Federal Reserve Chairman Ben S. Bernanke said while he’s encouraged by the unemployment rate’s decline to 8.3 percent, continued accommodative monetary policy will be needed to make further progress.
The drop in unemployment may reflect “a reversal of the unusually large layoffs that occurred” in 2008 and 2009, and this process may now be over, Bernanke said in a speech today in Arlington, Virginia. Reducing the jobless rate further will probably require a quicker expansion of business production and consumer demand, which “can be supported by continued accommodative policies,” he said.
Stocks rallied as some investors bet Bernanke’s comments indicate further policy easing is still under consideration. The Federal Open Market Committee on March 13 raised its assessment of the economy while repeating that interest rates are likely to stay low at least through late 2014.
“The bar is, and has been, pretty low for additional action,” said Michael Feroli, chief U.S. economist at JPMorgan Chase & Co. in New York. “The narrative is, while we have had some improvement, it is not that great, and it’s not clear it is going to last. Now is not the time to be thinking about taking back any of the accommodation.”
The Standard & Poor’s 500 Index (SPX) increased 1.4 percent to 1,416.51 at 4 p.m. in New York, returning to its highest level in almost four years. Treasury 30-year bond yields rose the most in a week as Bernanke’s comments boosted bets inflation will accelerate. The yield climbed three basis points, or 0.03 percentage point, to 3.34 percent.
“A wide range of indicators suggests that the job market has been improving, which is a welcome development indeed,” Bernanke said to the National Association for Business Economics. “Still, conditions remain far from normal, as shown, for example, by the high level of long-term unemployment and the fact that jobs and hours worked remain well below pre-crisis peaks, even without adjusting for growth in the labor force.”
Recent “better news” on the U.S. economy has also included a “slight bit of encouraging news here and there in the housing market” and strength in manufacturing, Bernanke said in response to audience questions.
Those improvements could contribute to higher consumer confidence and lead to a self-sustaining recovery, he said. “We haven’t seen that in a persuasive way yet,” Bernanke said.
The Fed chairman also said the slow growth in wages was consistent with his belief that weak demand was most responsible for high unemployment.
Unit Labor Costs
“There is not much indication of excess pressure” on worker salaries, he said. “Unit labor costs have been quite subdued. Obviously, that suggests wages are not a major concern for inflation.” Still, the Fed must be worried about commodity prices, he said.

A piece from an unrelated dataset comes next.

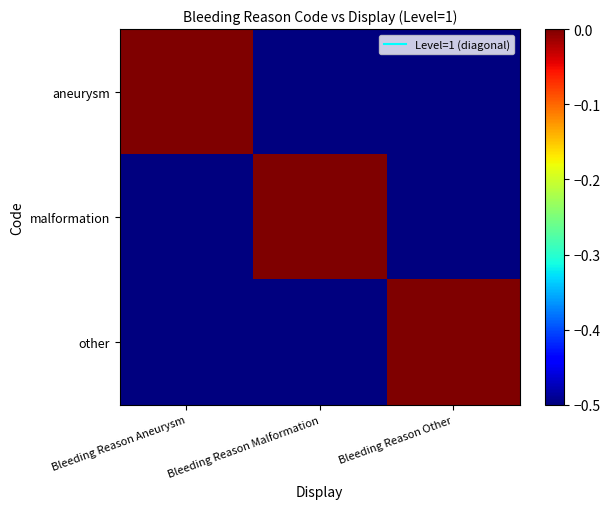

Reading right to left, transcribe all the data shown in this chart.

aneurysm: Bleeding Reason Other=-0.5	Bleeding Reason Malformation=-0.5	Bleeding Reason Aneurysm=-0.0
malformation: Bleeding Reason Other=-0.5	Bleeding Reason Malformation=-0.0	Bleeding Reason Aneurysm=-0.5
other: Bleeding Reason Other=-0.0	Bleeding Reason Malformation=-0.5	Bleeding Reason Aneurysm=-0.5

He said that unemployment insurance has a “fairly small” impact on the jobless rate. “I would not attribute the extent of long term unemployment or the high level to unemployment insurance,” he said.
First-time claims for unemployment insurance decreased by 5,000 to 348,000 in the week ended March 17, the fewest since February 2008. About 1.2 million jobs were created in the past six months, the most since the same period ended May 2006, Labor Department figures show. The unemployment rate held in February at a three-year-low of 8.3 percent.
“We cannot yet be sure that the recent pace of improvement in the labor market will be sustained,” Bernanke said, adding he was particularly concerned about the number people out of work for six months or longer.
While some Fed officials have argued that structural reasons, such as a poor match between jobs and worker skills, are to blame for an increasing part of unemployment, Bernanke said he believes otherwise.
“While cyclical and structural forces have doubtless contributed to the increase in long-term unemployment, the continued weakness in aggregate demand is likely the predominant factor,” he said.
Bernanke’s concern over unemployment has been echoed by other Fed officials. While economic reports have improved, it is “far too soon to conclude that we are out of the woods” and “nothing has been decided” on more bond purchases, New York Fed President William C. Dudley said March 19. Chicago Fed President Charles Evans said March 22 that “clearly, more accommodation would be appropriate” with unemployment too high.
Some officials are more optimistic. James Bullard, president of the St. Louis Fed, and Atlanta’s Dennis Lockhart said last week that the improving U.S. economy is reducing the need for additional easing.
“As the U.S. economy continues to rebound and repair,” additional steps “may create an overcommitment to ultra-easy monetary policy,” Bullard said in a speech in Hong Kong. Lockhart said in Washington that “we should hold the balance sheet where it is for the time being and watch how the economy evolves.”
Bernanke, 58, a former economics professor at Princeton University, has drawn lessons from the Great Depression in taking unconventional actions following the 2008 financial crisis. The Fed has held interest rates near zero since 2008 and purchased $2.3 trillion in bonds to spur growth after unemployment rose to as high as 10 percent in 2009.
The U.S. economy expanded at a 3 percent annual rate in the fourth quarter, the fastest pace in more than a year, as households spent more freely. Growth will probably slow to 2 percent this quarter, according to the median of 72 economists’ forecasts in a Bloomberg News survey from March 9 to March 13.